Dynamic extension and animation (September 2013):
The static maps made for US patents in terms of geographical addresses (at http://www.leydesdorff.net/patentmaps) or IPC categories (at http://www.leydesdorff.net/ipcmaps) can be converted into dynamic animations using the filing years and the corresponding routines usptoyr.exe and ipcyr.exe, respectively. The two programs run on the downloaded sets first parsed at the aggregated level by uspto2.exe and ipc.exe, respectively. Both routines use the filing dates for organizing the files into years. The user gets the option to specify a time-window in terms of number of years.
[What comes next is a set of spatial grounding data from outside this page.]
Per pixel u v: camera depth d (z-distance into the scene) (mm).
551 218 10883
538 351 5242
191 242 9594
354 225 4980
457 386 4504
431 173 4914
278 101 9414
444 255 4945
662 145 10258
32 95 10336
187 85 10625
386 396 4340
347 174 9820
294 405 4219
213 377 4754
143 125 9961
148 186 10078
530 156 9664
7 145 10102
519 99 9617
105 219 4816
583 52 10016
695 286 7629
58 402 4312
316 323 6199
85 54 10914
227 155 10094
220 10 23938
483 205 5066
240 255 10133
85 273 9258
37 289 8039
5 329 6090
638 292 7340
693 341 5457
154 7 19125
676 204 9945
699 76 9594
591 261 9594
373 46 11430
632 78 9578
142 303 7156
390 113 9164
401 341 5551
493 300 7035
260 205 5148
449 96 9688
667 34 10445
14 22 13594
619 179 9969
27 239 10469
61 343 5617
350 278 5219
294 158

For example, if one specifies 3 years and the first patents are from 1984, the respective output file for 1984 will also contain 1985 and 1986; and the next one for 1985 includes patents of 1986 and 1987. This enables users to dampen the variation.
See for more information at http://www.leydesdorff.net/software/patentmaps/dynamic . An example can be found at http://www.leydesdorff.net/photovoltaic/cuinse2/index.htm (for the geographic diffusion) and at http://www.leydesdorff.net/photovoltaic/cuinse2/cuinse2.ppsx (for the diffusion in terms of IPC categories).
References:
- Rao, C. R. (1982). Diversity: Its measurement, decomposition, apportionment and analysis. Sankhy : The Indian Journal of Statistics, Series A, 44(1), 1-22.
- Blondel, V. D., Guillaume, J. L., Lambiotte, R., & Lefebvre, E. (2008). Fast unfolding of communities in large networks. Journal of Statistical Mechanics: Theory and Experiment, 8(10), 10008.
- de Nooy, W., Mrvar, A., & Batgelj, V. (2011). Exploratory Social Network Analysis with Pajek (2nd Edition). New York, NY: Cambridge University Press.
- Leydesdorff, L., & Rafols, I. (2012). Interactive Overlays: A New Method for Generating Global Journal Maps from Web-of-Science Data. Journal of Informetrics, 6(3), 318-332.
- Leydesdorff, L., & Rafols, I. (2011). Indicators of the Interdisciplinarity of Journals: Diversity, Centrality, and Citations. Journal of Informetrics, 5(1), 87-100.
- Leydesdorff, L., & Bornmann, L. (2012). Mapping (USPTO) Patent Data using Overlays to Google Maps. Journal of the American Society for Information Science and Technology, 63(7), 1442-1458; [software].
- Stirling, A. (2007). A general framework for analysing diversity in science, technology and society. Journal of the Royal Society Interface, 4(15), 707-719.
** updated on March 1, 2013; ipc4.txt, ipc4.xlsx, cos_ipc4.dbf, and ipc.dbf were replaced because of a correction of previous error in the data.